From the Galway City Tribune – A number of workers in healthcare settings in Galway have yet to receive promised pandemic bonus payments for toiling on the frontline during the Covid-19 crisis.

The Government had pledged each front-line worker would get a €1,000 payment as a thank you for contributing to the national effort during the pandemic.

But nine months on from when the Cabinet signed off on the payment, many local workers, including nurses and carers, particularly in private nursing homes, have received nothing.

Louis O’Hara, a general election candidate for Sinn Féin in Galway, labelled it as another broken promise by this Government.

“Workers here in Galway such as caterers, cleaners, security staff, agency staff and many more on the frontline in our local hospitals and healthcare settings have been contacting me to express their concern that they are still waiting for this payment,” he said.

“They are entitled to receive this payment, however the Government has failed to follow through on their promises and workers have been left in the lurch with no answers and no sense of urgency from the Government,” he said.

Mr O’Hara told the Galway City Tribune that the Minister for Health, Stephen Donnelly, needed to clarify that the funding was still there to pay the staff.

He said a breakdown of figures for the number of staff in Galway that were not yet been paid was not available, but Sinn Féin has been inundated with complaints from workers – particularly agency staff and those in private nursing homes.

“Frontline workers in Galway have been let down badly by this Government’s failure to follow through on their promises.
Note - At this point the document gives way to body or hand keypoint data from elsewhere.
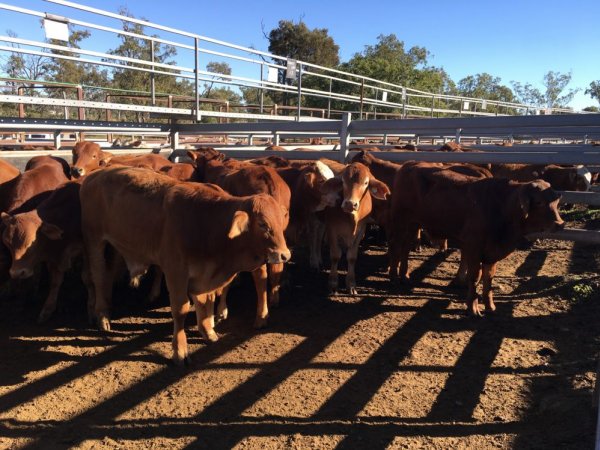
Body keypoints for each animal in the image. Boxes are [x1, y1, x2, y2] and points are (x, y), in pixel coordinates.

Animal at [81, 167, 292, 364]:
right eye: (263, 224)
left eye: (281, 221)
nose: (285, 255)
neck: (206, 221)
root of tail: (95, 174)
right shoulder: (176, 270)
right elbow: (181, 309)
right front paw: (180, 350)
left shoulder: (204, 272)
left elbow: (205, 300)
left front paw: (208, 331)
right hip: (95, 241)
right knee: (99, 276)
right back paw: (102, 316)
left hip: (117, 246)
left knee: (108, 275)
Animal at [322, 163, 392, 294]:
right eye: (343, 181)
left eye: (366, 183)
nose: (350, 204)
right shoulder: (332, 229)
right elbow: (335, 255)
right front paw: (333, 283)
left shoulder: (361, 230)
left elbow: (352, 257)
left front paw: (351, 284)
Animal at [390, 160, 564, 314]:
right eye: (539, 202)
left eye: (556, 202)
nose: (560, 224)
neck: (502, 207)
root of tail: (410, 164)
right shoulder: (473, 248)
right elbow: (475, 276)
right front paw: (472, 307)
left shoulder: (492, 253)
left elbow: (489, 278)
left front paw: (490, 306)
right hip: (400, 220)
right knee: (395, 247)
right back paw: (393, 276)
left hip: (414, 224)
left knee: (405, 248)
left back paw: (405, 275)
This is absolutely unacceptable,” Mr O’Hara said.

The party’s Health spokesperson has written to An Taoiseach Micheál Martin, urging him to intervene directly to ensure this payment is paid promptly.

Minister Donnelly, in a recent reply to a Parliamentary Question in the Dáil, said priority was given to payment of eligible staff in hospital groups, such as Saolta, and community services within the HSE.

He said that the Department of Health was “examining progressing the rollout” to six groups of non-HSE and Non-Section 38 Agencies, who were included in the scheme.

These include eligible workers in private nursing homes and hospices; staff on-site in long-term residential care facilities for people with disabilities; agency staff working for the HSE; healthcare assistants such as home help, home care and home support staff contracted by the HSE; Defence Forces members redeployed to work “in front-line Covid-19 exposed environments in the HSE”; and paramedics employed by Dublin Fire Brigade.

This was a “complex task”, he said, because “these employees are not normally paid by the public health service, duplicate payments need to be avoided, and there are many organisations to be covered”.

This work was being given “priority attention” he said.

“Payment to eligible workers will be made as soon as possible,” Minister Donnelly added.